We’ve made our bed–now let’s feather it

We have a new old government for our province. What does it mean for the Northwest?
First, Premier Mike Harris will take his victory as a mandate to stay the course he’s been on. Before the election, I heard any number of people say they think what he is doing is right but how he is doing it is somewhat heavy-handed and unnecessarily confrontational.
So let’s hope the methods become more diplomatic this term. On the whole, though, we know what to expect for the next four years.
In Northwestern Ontario, we still feel forgotten and neglected by our provincial government. We still believe policies and programs are set up primarily for the more populated and economically stronger south.
There is evidence that our beliefs continue to be well founded.
So why didn’t we elect more Conservatives, who would have political power and access to resources for representing our interests? Are we crazy?
I don’t think so.
We are in the age of pragmatism as opposed to ideology. All parties know that deficit and debt reduction is necessary. All parties know that providing more jobs is very hard, and nearly impossible if businesses are doing poorly.
All parties know that our education system needs quality improvement without great expense. All parties know that health care has to deal with issues vastly different than what they were just a decade ago.
According to many current commentators, the differences between what the parties will do–as opposed to what they say–are relatively slight.
All the more reason to vote the candidate rather than the party. I think that’s been happening. You be the judge.
If it’s true, I see two implications in particular.

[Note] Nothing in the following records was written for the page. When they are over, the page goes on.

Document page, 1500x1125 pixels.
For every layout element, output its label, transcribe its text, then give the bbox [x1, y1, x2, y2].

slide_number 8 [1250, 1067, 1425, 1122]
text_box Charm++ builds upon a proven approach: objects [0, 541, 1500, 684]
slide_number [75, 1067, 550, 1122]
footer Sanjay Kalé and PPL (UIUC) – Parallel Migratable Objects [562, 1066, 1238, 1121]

One is for the political parties. Their most active members need to understand well what we, the people, are looking for in a candidate. And they need to find the people who have those qualities and are willing to serve.
The time to assess that is now while the message is fresh and there is time to groom incumbents or new candidates for the next election.
The other is for us citizens of Northwestern Ontario. Since we haven’t elected Conservative reps, we once again can expect to remain relatively forgotten by the government machinery and coffers.
Without whining, what are we going to do about that? What can we do to make the ministers of Northern Development, Natural Resources, etc. want to support the north?
Second, if we have indeed elected the candidates we believe best, let’s keep them working for us. That means asking them to carry our important messages to the legislature.
It also means welcoming them in our communities, and giving them good information and support.
Now that we have made our democratic decisions, it is once again time to make the process work–preferably better than ever.